Required action> When a line of the listing below has the string "delle" in it, copy that line.

━━━━━━

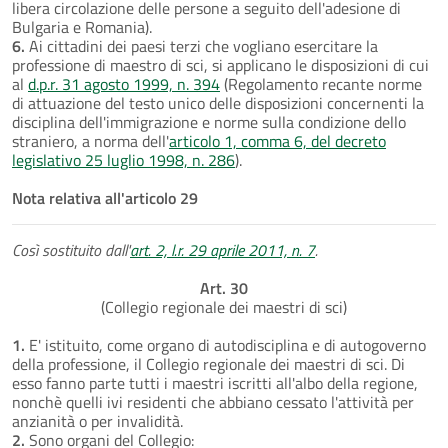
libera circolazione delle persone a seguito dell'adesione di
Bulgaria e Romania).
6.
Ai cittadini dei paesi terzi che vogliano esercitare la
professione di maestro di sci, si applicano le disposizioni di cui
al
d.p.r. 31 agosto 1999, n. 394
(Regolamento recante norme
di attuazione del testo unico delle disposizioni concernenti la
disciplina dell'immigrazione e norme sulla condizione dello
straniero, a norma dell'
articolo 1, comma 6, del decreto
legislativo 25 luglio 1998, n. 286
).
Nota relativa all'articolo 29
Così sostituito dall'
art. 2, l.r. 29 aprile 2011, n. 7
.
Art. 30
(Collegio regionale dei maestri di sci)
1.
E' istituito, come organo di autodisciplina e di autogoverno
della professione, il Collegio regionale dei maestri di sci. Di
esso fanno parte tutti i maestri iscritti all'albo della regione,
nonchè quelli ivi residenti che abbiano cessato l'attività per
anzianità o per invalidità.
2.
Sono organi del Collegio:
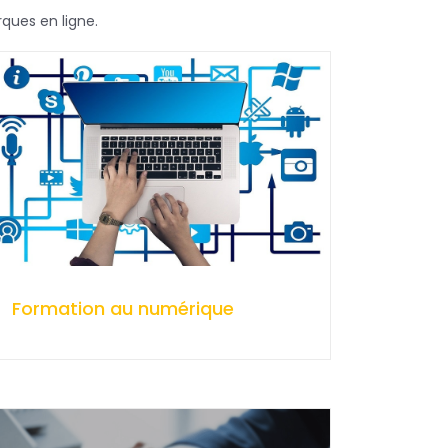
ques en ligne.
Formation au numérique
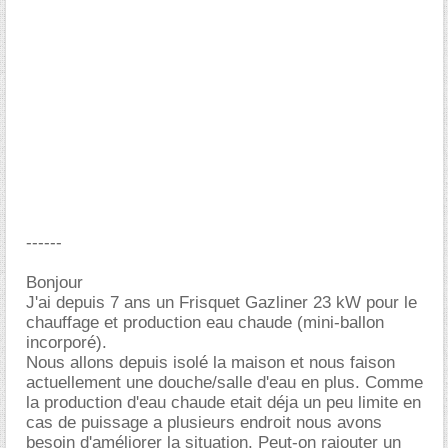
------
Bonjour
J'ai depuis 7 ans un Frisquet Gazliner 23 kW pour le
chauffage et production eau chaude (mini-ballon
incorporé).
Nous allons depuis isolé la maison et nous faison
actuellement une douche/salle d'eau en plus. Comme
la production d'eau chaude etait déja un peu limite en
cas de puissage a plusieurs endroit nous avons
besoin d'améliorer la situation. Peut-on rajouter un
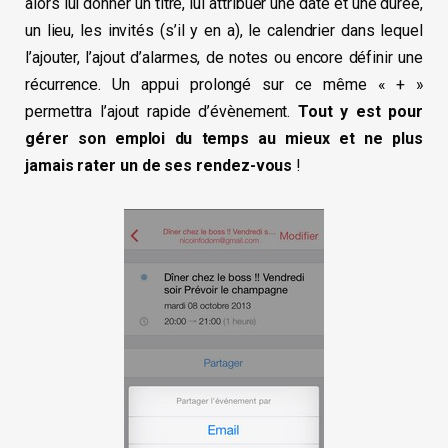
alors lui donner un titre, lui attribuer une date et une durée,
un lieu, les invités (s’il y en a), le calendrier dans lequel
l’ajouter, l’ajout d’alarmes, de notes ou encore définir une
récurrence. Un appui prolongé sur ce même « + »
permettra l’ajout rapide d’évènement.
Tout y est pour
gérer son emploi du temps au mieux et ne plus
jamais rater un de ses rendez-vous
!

━━━━━━

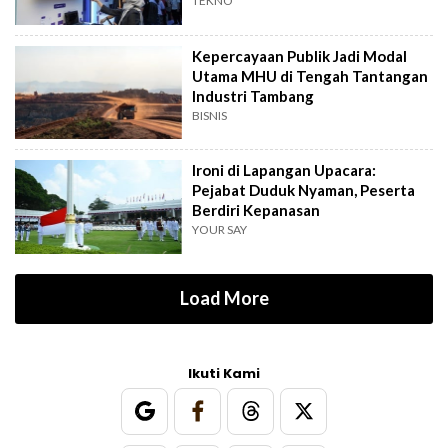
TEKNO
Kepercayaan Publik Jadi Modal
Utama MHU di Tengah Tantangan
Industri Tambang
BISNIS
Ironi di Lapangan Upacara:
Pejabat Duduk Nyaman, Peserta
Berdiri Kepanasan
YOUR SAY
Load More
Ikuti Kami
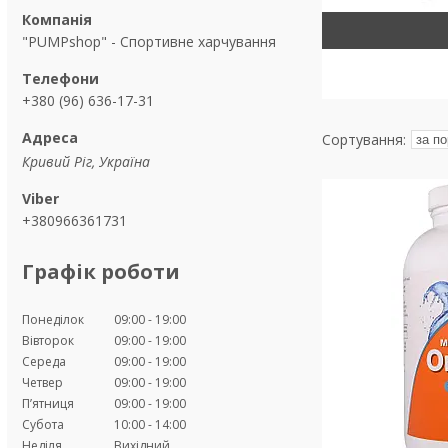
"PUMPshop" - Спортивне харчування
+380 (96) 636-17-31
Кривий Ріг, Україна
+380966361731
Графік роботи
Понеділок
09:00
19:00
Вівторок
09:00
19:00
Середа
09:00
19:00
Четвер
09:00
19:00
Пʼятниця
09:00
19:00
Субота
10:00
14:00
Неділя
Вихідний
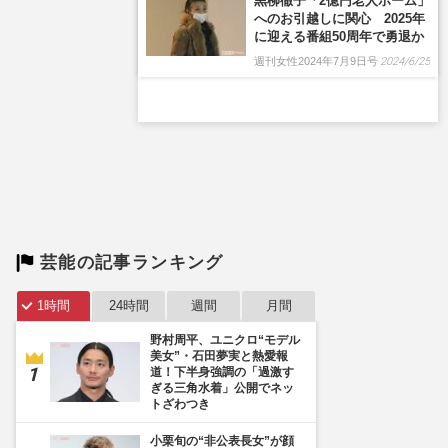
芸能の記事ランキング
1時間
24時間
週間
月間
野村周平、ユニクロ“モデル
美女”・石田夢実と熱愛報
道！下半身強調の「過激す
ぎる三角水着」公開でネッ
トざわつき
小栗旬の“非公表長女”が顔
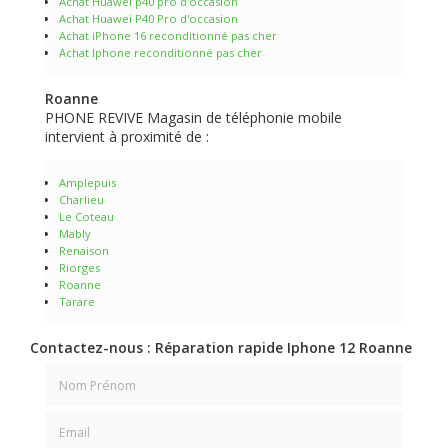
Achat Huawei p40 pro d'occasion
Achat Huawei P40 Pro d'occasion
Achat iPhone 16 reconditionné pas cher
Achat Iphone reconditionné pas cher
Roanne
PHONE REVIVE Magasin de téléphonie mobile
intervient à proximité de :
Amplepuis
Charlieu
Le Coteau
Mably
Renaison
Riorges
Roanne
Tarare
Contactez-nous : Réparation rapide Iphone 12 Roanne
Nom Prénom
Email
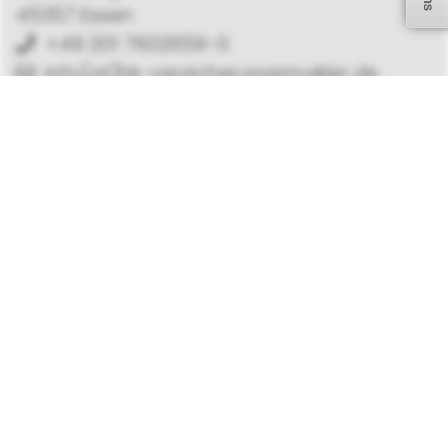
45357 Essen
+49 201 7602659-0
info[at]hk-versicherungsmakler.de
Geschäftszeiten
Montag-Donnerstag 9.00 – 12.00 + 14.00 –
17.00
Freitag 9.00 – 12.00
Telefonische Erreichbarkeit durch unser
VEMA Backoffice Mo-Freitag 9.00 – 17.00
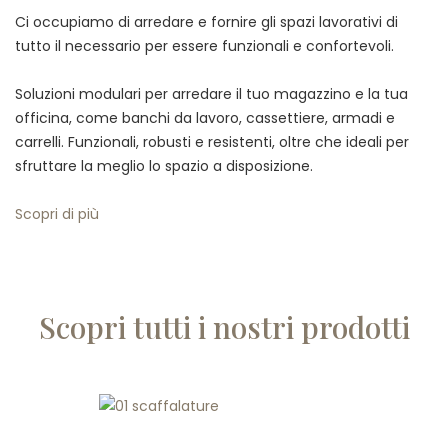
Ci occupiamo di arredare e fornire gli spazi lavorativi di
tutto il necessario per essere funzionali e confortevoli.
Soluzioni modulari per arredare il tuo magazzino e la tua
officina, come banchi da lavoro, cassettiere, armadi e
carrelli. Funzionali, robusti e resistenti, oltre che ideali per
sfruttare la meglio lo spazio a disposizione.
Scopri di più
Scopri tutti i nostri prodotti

━━━━━━

Solved exercise>
libera circolazione delle persone a seguito dell'adesione di
di attuazione del testo unico delle disposizioni concernenti la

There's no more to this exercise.